A ver, un torero es un tipo que sabe torear mientras que un espontáneo es alguien que ha visto cómo se torea. El experto sabe de lo que habla mientras que el transeúnte que ha sido incapaz de mandar al guano al intrépido periodista se ve obligado a hablar normalmente de lo que no sabe y, lo que es peor, sin haber pensado antes en lo que va a decir.

Se han llenado así los informativos de pobres gentes que contestan que el vecino parece buen chico (a pesar de haber asesinado a su mujer y a sus hijos) o que es intolerable que hayan tenido que esperar dos horas a oscuras, sin luz, agua ni calefacción tras el derrumbamiento y descarrilamiento en el túnel. Y lo de la reforma, pues que muy mal, o sea, que todo se llena de extranjeros.

Fuera de toda lógica se ponen al mismo nivel las declaraciones del jefe de la policía, que dispone de la información, y las del espontáneo, que dispone de su desconcierto. Tampoco el periodista se molesta en contextualizar o explicar demasiado, no sea que la noticia se vuelva aburrida.

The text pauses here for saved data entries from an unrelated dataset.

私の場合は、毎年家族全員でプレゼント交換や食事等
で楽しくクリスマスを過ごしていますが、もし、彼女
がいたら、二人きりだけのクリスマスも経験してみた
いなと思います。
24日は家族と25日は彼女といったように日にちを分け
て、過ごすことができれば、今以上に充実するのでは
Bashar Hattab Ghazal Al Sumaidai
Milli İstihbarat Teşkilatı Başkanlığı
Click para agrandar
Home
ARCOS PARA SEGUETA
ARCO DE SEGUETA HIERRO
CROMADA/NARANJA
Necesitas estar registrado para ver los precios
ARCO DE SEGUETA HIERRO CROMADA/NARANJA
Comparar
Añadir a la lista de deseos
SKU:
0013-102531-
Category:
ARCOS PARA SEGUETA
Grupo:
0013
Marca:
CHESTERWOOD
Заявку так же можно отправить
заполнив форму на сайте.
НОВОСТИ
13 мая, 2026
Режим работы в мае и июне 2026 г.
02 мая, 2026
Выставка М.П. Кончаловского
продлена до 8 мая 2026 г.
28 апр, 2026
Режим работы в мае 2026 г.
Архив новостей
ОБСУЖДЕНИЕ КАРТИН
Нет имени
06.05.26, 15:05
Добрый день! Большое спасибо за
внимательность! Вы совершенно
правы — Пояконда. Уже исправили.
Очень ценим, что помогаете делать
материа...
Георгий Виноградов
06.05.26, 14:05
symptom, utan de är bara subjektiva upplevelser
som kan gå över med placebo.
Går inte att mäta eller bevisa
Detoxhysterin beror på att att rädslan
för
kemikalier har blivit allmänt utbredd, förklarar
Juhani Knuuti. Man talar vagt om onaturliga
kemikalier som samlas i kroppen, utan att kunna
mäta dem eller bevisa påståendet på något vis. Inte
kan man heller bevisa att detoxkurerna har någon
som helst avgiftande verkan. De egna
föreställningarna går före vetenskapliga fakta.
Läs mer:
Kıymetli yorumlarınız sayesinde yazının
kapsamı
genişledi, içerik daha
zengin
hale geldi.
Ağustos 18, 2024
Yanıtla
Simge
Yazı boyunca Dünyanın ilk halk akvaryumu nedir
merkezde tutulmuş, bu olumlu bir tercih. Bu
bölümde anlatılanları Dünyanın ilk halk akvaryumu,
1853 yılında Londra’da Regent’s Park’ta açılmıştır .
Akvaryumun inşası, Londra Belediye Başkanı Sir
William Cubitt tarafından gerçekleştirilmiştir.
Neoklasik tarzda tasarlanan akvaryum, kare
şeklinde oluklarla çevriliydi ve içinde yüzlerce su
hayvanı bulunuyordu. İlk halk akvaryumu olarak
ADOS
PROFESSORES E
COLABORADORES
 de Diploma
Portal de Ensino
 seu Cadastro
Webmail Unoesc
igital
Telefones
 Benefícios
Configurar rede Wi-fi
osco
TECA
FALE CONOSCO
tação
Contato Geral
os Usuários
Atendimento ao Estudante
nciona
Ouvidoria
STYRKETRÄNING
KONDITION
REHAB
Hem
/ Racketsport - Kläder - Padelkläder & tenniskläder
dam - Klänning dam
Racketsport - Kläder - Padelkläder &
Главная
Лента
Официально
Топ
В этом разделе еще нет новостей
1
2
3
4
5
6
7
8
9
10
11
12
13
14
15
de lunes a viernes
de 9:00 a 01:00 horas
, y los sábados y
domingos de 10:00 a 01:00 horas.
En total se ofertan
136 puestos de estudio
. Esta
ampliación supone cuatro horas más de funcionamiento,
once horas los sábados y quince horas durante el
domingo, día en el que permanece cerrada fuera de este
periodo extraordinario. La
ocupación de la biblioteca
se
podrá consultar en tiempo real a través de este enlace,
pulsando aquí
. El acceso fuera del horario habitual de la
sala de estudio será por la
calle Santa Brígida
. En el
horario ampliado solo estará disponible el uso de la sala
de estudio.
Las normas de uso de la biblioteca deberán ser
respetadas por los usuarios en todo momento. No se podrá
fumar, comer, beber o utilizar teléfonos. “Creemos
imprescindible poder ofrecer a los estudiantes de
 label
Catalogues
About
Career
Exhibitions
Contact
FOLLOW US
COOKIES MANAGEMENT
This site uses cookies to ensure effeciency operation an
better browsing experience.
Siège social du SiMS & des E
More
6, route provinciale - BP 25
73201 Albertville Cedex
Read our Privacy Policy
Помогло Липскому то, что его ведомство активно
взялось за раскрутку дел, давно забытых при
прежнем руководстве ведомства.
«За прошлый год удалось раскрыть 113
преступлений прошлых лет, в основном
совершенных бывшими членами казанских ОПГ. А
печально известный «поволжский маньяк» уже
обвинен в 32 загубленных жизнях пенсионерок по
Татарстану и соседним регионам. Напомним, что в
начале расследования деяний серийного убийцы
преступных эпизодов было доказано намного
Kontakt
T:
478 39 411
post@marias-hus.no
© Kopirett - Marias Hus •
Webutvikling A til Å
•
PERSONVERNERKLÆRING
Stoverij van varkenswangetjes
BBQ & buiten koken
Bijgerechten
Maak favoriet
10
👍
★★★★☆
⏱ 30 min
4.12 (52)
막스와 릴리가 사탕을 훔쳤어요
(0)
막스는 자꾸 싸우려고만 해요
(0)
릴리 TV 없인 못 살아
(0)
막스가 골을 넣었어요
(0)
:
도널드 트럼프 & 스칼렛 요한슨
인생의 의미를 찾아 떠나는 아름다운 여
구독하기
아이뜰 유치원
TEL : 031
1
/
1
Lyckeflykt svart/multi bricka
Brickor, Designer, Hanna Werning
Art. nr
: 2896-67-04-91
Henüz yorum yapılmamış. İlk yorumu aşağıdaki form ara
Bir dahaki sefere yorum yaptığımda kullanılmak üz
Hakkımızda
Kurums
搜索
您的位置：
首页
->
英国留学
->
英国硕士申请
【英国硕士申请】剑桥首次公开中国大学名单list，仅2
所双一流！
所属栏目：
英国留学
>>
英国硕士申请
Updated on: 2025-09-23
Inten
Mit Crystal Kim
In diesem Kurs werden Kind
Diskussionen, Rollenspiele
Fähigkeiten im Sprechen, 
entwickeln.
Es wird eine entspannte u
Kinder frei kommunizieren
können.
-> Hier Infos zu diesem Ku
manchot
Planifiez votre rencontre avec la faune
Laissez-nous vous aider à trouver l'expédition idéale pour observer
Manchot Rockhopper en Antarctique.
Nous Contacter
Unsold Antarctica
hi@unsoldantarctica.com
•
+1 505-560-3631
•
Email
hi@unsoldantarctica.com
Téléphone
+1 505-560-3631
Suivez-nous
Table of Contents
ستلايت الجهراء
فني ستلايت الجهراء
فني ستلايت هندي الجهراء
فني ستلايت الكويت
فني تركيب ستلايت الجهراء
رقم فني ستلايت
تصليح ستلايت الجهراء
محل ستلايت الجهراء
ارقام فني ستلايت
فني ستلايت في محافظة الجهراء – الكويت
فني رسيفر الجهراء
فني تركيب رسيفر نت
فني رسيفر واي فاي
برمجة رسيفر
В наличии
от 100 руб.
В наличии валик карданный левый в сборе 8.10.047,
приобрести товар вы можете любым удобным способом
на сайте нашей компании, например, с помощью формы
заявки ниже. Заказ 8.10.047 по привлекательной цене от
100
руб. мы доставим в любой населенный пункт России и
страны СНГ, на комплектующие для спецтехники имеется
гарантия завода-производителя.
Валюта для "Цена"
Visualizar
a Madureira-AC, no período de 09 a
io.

Se ha propagado así una confusión vociferante, un ruido opinativo de gente que nada sabe pero no desaprovecha la oportunidad de decir lo que ‘piensa’ a los cuatro vientos. Se ha extendido la manifestación cotidiana de la tontería discursiva. Se ha consolidado la idea de que el parloteo banal es la representación de la ‘opinión pública’.

Tal vez alguien debería reflexionar sobre su responsabilidad —sobre su enorme responsabilidad— en la propagación general de la idiocia. Quizá haya que empezar a decirles que hacen mal su trabajo o que son unos caraduras. Porque no puede ser que lo hagan por ignorancia. No puede ser.